Cáncer e
inmunoterapia

¿Qué es el cáncer?
El cáncer consiste en un
crecimiento descontrolado de células anormales. Cuando el
crecimiento celular está fuera de control, las células se
dividen demasiado rápido.
En los tejidos normales, las
tasas de crecimiento de nuevas células y la muerte de células
viejas se mantienen en equilibrio. En el caso del cáncer, este
equilibrio se altera. Esta alteración puede ocurrir como
resultado de un crecimiento celular descontrolado o de la
pérdida de una habilidad de la célula de someterse a suicidio
celular mediante un proceso conocido como "apoptosis". La
apoptosis o "suicidio celular", es el mecanismo mediante el cual
las células viejas o dañadas normalmente se autodestruyen.
Al alterarse el control del
crecimiento, las células se dividen más rápido de lo normal,
dando lugar a un crecimiento de una masa de tejido conocido como
tumor o neoplasia. La rapidez con la que crezca el tumor
dependerá de lo rápida que sea la división celular.
Los cánceres son capaces de
diseminarse a través de todo el cuerpo mediante dos mecanismos:
invasión y metástasis.

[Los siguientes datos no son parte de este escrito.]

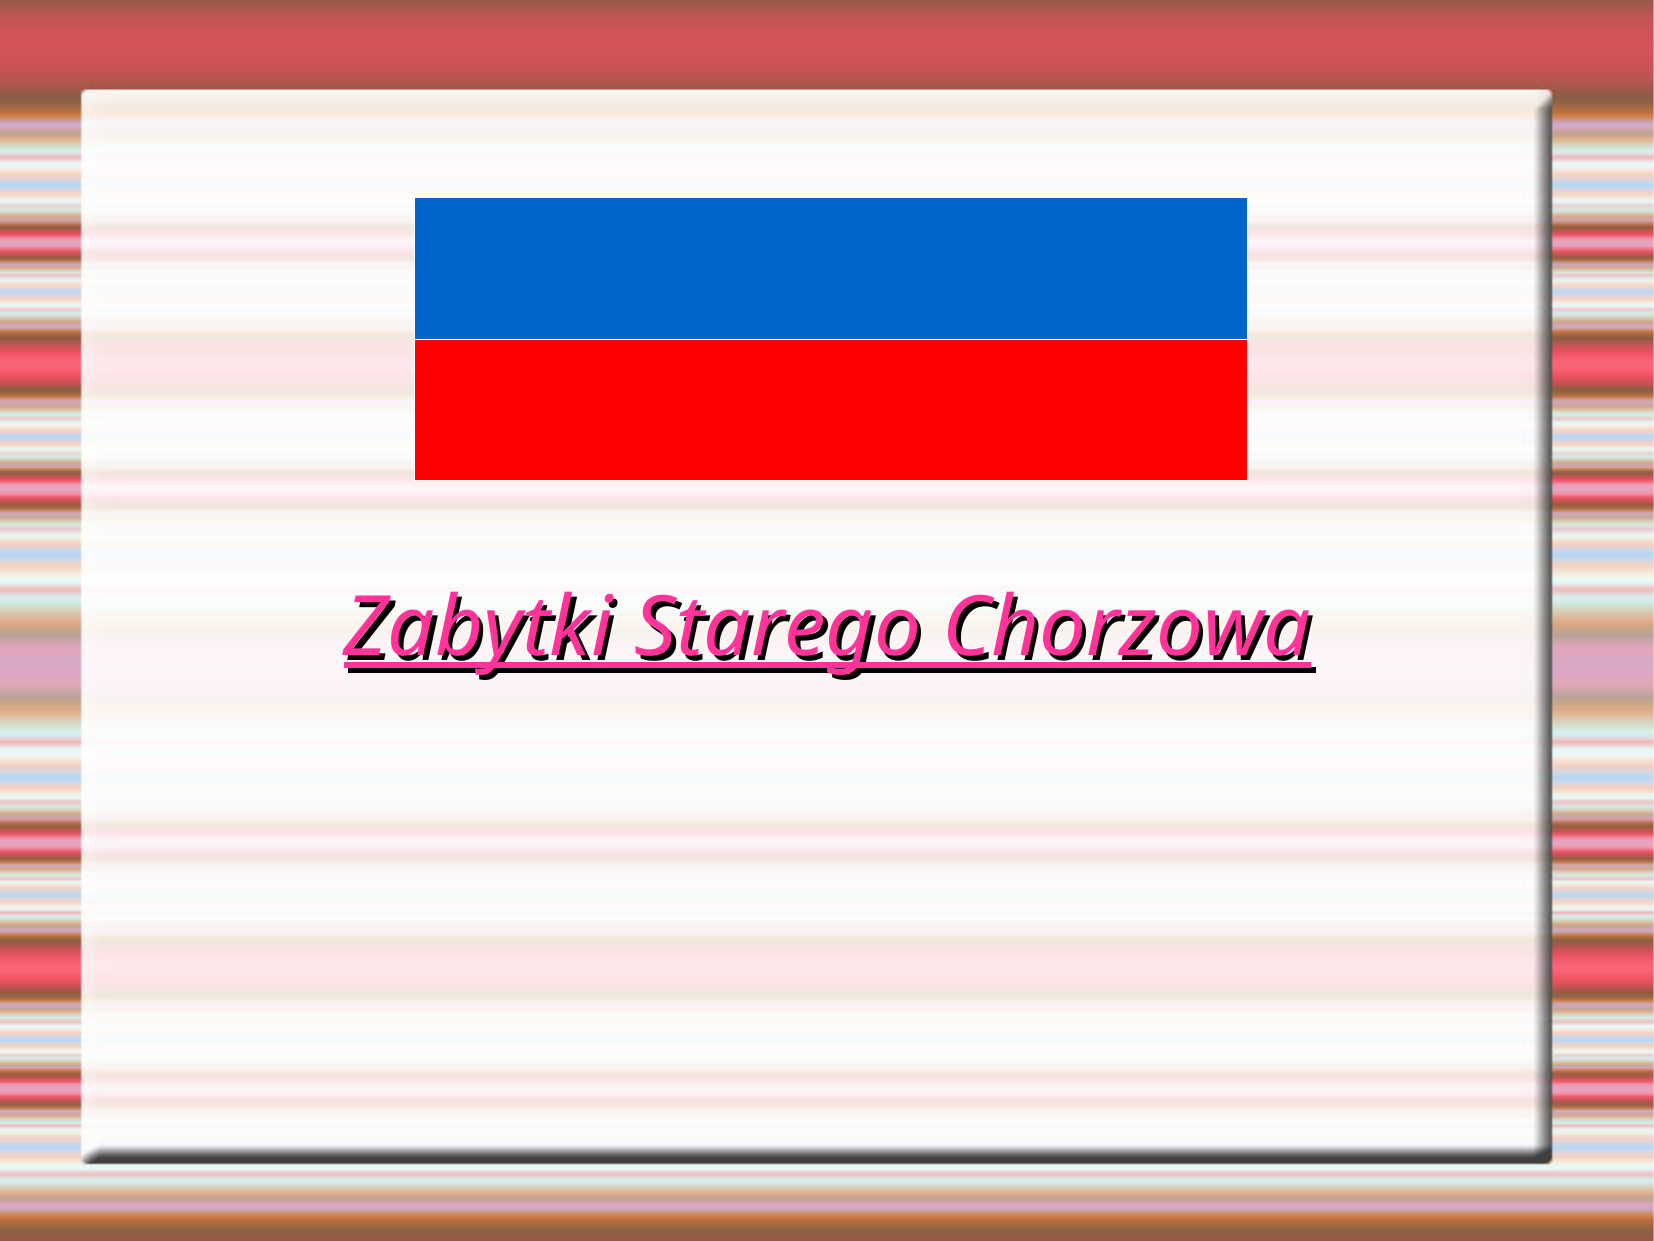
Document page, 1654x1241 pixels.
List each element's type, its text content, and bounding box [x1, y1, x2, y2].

La invasión consiste en la
migración y penetración directa de las células cancerosas en los
tejidos vecinos. La metástasis se refiere a la habilidad de las
células cancerosas para penetrar dentro de los vasos linfáticos
y sanguíneos, circular a través del torrente sanguíneo y después
invadir los tejidos normales en otras partes del cuerpo.
Los tumores pueden ser benignos o
malignos, dependiendo de su capacidad para diseminarse por
invasión y metástasis. Los tumores benignos no se pueden
diseminar por invasión o por metástasis, mientras que los
tumores malignos son capaces de diseminarse por invasión y por
metástasis. El término "cáncer" se aplica sólo a los tumores
malignos.
Un tumor maligno, o cáncer, es un problema más grave que un
tumor benigno debido a que las células cancerosas se pueden
diseminar a partes distantes del cuerpo. Por ejemplo, un
melanoma (un cáncer de células pigmentadas) que se origina en la
piel puede tener células que entran al torrente sanguíneo y se
diseminan a órganos distantes, como por ejemplo, el hígado o el
cerebro. Las células del melanoma que crecen en el cerebro
o en el hígado pueden alterar las funciones de estos órganos
vitales y por lo tanto poner en peligro la vida del paciente.